RECORDS:
********************
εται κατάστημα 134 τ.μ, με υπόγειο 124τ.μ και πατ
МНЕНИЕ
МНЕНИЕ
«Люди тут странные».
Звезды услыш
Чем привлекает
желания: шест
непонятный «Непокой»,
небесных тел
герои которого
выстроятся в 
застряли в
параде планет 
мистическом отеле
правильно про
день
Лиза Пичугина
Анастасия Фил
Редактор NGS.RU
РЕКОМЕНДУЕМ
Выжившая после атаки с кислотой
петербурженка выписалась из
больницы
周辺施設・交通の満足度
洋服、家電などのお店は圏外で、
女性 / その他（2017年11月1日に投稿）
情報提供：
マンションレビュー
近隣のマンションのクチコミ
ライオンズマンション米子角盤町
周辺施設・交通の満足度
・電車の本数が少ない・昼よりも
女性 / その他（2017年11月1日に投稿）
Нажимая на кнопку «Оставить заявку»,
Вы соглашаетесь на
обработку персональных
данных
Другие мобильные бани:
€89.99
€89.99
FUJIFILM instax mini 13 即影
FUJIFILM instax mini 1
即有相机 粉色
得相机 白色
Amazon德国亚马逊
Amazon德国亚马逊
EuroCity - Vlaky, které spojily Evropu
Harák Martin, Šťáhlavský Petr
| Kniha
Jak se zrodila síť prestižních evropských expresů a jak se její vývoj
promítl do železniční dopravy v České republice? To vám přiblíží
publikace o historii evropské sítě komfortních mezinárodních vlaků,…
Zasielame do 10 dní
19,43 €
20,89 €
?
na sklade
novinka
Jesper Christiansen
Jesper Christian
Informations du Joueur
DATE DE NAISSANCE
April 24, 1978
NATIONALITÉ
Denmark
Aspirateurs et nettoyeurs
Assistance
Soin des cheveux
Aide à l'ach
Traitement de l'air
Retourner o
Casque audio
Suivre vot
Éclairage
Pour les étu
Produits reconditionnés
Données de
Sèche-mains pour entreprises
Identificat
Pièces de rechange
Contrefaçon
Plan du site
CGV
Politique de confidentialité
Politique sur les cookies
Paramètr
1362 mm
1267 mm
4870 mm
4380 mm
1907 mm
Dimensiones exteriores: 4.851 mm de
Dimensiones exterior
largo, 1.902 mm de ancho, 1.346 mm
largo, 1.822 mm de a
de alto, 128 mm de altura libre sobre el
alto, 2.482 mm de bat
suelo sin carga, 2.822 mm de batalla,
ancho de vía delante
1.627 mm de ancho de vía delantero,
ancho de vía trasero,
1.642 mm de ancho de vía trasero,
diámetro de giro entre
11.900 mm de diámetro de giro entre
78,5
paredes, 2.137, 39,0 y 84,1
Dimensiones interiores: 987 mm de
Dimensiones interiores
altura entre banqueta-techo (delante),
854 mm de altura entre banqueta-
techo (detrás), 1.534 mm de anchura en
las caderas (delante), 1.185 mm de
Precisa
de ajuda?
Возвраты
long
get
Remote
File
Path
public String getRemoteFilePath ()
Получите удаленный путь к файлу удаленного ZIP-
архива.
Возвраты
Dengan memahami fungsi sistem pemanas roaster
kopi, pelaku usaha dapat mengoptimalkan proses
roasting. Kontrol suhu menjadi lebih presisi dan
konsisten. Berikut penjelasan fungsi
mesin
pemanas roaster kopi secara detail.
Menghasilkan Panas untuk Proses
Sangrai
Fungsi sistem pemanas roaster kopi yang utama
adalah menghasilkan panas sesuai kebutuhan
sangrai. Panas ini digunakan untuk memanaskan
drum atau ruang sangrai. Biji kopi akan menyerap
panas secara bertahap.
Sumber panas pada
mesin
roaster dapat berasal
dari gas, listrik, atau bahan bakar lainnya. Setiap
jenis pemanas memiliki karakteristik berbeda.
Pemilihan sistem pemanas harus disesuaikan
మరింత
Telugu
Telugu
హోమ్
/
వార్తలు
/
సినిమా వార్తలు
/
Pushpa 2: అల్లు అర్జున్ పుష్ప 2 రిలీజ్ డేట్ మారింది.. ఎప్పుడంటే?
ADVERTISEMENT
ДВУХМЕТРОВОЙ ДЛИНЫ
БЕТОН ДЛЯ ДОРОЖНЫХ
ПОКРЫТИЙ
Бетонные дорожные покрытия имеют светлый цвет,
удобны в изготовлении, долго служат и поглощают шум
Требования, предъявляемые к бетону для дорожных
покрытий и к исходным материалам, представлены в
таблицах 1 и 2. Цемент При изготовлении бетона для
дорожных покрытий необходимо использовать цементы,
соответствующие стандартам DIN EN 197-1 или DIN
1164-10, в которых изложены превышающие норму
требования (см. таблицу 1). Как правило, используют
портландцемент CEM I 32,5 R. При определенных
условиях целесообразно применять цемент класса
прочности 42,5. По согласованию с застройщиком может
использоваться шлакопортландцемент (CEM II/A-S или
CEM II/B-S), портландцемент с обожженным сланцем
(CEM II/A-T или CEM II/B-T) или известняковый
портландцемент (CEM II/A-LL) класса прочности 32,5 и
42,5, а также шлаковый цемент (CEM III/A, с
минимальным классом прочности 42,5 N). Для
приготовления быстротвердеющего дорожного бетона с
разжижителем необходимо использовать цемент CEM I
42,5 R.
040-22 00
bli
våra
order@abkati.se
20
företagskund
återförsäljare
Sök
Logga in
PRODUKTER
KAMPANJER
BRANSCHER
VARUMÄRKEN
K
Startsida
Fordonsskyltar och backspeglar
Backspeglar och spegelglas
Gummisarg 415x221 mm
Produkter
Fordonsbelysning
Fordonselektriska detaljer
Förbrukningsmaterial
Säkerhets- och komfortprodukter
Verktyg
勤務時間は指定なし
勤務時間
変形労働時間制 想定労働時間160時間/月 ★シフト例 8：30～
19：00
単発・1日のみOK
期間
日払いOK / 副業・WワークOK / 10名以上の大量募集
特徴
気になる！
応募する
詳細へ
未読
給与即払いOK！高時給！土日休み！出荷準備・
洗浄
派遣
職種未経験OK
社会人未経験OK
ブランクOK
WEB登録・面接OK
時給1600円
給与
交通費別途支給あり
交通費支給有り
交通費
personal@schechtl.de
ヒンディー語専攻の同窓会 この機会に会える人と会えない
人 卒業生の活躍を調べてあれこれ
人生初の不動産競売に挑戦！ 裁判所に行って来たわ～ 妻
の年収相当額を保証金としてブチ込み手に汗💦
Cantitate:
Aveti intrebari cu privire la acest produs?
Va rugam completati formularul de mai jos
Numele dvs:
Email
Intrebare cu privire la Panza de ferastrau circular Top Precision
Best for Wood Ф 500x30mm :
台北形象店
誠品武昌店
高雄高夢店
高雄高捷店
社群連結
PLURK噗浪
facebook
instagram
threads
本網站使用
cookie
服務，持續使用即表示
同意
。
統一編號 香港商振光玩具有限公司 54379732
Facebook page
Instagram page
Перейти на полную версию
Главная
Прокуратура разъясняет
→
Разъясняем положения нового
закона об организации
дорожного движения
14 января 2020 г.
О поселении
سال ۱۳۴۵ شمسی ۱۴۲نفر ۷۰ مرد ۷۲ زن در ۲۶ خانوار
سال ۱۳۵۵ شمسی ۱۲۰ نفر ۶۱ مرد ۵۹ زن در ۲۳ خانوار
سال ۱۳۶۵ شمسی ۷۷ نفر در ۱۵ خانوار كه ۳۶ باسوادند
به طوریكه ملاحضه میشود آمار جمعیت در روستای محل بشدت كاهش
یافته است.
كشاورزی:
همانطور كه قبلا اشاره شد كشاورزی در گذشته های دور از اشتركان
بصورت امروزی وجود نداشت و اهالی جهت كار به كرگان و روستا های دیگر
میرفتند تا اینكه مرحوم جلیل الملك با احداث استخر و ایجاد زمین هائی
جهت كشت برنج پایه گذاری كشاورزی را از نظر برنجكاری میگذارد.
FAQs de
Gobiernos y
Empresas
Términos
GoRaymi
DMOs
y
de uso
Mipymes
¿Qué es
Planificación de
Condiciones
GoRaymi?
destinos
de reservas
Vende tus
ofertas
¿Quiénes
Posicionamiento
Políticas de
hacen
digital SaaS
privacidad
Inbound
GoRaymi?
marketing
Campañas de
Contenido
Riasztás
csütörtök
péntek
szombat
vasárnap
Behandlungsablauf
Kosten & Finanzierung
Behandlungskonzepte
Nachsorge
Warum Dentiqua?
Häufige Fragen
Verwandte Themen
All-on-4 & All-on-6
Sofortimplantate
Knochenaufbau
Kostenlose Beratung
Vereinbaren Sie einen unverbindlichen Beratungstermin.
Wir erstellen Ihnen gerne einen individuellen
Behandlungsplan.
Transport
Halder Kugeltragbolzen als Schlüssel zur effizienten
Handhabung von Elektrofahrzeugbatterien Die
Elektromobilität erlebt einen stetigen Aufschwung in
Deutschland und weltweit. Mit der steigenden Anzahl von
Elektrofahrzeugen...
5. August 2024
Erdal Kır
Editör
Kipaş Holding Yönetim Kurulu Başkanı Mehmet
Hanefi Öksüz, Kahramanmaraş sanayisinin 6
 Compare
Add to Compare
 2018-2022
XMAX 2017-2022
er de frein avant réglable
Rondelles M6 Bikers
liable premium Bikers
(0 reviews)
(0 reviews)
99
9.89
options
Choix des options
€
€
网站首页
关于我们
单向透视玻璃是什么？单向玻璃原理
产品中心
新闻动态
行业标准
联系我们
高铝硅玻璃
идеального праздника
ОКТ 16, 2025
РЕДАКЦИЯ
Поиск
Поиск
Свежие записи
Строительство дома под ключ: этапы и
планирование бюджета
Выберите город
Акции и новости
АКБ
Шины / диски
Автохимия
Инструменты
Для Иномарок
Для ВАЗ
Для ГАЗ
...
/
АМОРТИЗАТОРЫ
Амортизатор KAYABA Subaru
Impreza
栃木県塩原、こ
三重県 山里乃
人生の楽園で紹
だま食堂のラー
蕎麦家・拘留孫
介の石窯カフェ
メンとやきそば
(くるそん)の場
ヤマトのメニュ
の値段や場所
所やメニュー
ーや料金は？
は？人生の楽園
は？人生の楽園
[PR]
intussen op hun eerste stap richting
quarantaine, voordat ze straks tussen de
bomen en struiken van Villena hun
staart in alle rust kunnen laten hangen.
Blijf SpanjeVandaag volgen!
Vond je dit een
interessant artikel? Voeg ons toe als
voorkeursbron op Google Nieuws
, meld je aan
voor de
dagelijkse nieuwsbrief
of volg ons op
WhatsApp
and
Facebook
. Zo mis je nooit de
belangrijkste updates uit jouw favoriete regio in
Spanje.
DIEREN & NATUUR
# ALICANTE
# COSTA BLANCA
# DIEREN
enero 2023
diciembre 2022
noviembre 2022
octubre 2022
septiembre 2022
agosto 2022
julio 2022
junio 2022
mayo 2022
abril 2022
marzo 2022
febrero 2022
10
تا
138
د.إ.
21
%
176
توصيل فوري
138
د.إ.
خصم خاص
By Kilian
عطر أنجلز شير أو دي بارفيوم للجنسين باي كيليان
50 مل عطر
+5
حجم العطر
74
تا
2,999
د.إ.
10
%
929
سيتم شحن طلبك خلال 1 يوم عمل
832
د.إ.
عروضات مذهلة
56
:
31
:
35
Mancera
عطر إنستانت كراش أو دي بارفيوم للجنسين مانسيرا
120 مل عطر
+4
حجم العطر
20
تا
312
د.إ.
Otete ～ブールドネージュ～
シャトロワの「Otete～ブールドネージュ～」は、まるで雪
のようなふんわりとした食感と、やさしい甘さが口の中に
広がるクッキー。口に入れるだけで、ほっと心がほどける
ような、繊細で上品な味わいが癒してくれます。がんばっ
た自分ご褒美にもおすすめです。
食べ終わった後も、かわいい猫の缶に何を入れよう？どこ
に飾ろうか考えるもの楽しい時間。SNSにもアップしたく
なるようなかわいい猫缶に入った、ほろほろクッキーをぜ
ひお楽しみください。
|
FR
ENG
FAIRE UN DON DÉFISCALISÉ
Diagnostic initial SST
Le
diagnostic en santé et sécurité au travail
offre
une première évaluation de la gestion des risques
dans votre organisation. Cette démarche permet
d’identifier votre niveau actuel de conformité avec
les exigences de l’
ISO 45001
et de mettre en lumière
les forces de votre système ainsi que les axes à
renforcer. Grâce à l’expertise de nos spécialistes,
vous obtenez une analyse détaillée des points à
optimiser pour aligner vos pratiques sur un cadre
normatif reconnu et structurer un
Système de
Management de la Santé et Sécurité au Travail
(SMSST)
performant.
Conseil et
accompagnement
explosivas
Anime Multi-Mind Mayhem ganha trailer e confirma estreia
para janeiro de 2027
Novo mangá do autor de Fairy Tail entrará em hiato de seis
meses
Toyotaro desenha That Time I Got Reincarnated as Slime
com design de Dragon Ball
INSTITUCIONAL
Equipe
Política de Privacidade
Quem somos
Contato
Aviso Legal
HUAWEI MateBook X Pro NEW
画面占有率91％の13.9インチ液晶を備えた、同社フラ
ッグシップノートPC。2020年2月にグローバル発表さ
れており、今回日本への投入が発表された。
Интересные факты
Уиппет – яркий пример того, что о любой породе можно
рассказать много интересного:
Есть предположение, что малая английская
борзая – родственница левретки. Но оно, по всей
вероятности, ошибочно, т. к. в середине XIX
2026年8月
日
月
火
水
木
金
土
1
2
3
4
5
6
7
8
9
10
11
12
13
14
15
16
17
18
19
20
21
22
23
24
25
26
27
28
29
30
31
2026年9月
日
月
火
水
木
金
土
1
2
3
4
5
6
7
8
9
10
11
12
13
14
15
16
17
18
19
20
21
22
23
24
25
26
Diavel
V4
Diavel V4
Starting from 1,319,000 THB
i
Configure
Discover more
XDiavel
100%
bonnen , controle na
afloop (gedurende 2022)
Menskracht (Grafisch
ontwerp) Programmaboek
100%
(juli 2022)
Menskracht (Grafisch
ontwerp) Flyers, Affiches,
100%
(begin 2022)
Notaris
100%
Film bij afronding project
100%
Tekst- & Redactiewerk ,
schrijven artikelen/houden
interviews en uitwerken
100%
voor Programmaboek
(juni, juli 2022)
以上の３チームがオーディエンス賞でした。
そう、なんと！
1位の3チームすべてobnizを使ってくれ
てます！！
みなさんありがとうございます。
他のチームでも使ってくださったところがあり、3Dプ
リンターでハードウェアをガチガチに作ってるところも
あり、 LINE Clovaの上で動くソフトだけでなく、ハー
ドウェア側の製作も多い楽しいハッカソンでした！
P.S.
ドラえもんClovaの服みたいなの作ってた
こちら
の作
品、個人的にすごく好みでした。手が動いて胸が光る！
********************
DIRECTIONS: Give back exactly the lines of the listing above that run from the line with "Retourner o" to the line with "таблицах 1 и", inclusive.

SOLVED EXERCISE:
Retourner o
Casque audio
Suivre vot
Éclairage
Pour les étu
Produits reconditionnés
Données de
Sèche-mains pour entreprises
Identificat
Pièces de rechange
Contrefaçon
Plan du site
CGV
Politique de confidentialité
Politique sur les cookies
Paramètr
1362 mm
1267 mm
4870 mm
4380 mm
1907 mm
Dimensiones exteriores: 4.851 mm de
Dimensiones exterior
largo, 1.902 mm de ancho, 1.346 mm
largo, 1.822 mm de a
de alto, 128 mm de altura libre sobre el
alto, 2.482 mm de bat
suelo sin carga, 2.822 mm de batalla,
ancho de vía delante
1.627 mm de ancho de vía delantero,
ancho de vía trasero,
1.642 mm de ancho de vía trasero,
diámetro de giro entre
11.900 mm de diámetro de giro entre
78,5
paredes, 2.137, 39,0 y 84,1
Dimensiones interiores: 987 mm de
Dimensiones interiores
altura entre banqueta-techo (delante),
854 mm de altura entre banqueta-
techo (detrás), 1.534 mm de anchura en
las caderas (delante), 1.185 mm de
Precisa
de ajuda?
Возвраты
long
get
Remote
File
Path
public String getRemoteFilePath ()
Получите удаленный путь к файлу удаленного ZIP-
архива.
Возвраты
Dengan memahami fungsi sistem pemanas roaster
kopi, pelaku usaha dapat mengoptimalkan proses
roasting. Kontrol suhu menjadi lebih presisi dan
konsisten. Berikut penjelasan fungsi
mesin
pemanas roaster kopi secara detail.
Menghasilkan Panas untuk Proses
Sangrai
Fungsi sistem pemanas roaster kopi yang utama
adalah menghasilkan panas sesuai kebutuhan
sangrai. Panas ini digunakan untuk memanaskan
drum atau ruang sangrai. Biji kopi akan menyerap
panas secara bertahap.
Sumber panas pada
mesin
roaster dapat berasal
dari gas, listrik, atau bahan bakar lainnya. Setiap
jenis pemanas memiliki karakteristik berbeda.
Pemilihan sistem pemanas harus disesuaikan
మరింత
Telugu
Telugu
హోమ్
/
వార్తలు
/
సినిమా వార్తలు
/
Pushpa 2: అల్లు అర్జున్ పుష్ప 2 రిలీజ్ డేట్ మారింది.. ఎప్పుడంటే?
ADVERTISEMENT
ДВУХМЕТРОВОЙ ДЛИНЫ
БЕТОН ДЛЯ ДОРОЖНЫХ
ПОКРЫТИЙ
Бетонные дорожные покрытия имеют светлый цвет,
удобны в изготовлении, долго служат и поглощают шум
Требования, предъявляемые к бетону для дорожных
покрытий и к исходным материалам, представлены в
таблицах 1 и 2. Цемент При изготовлении бетона для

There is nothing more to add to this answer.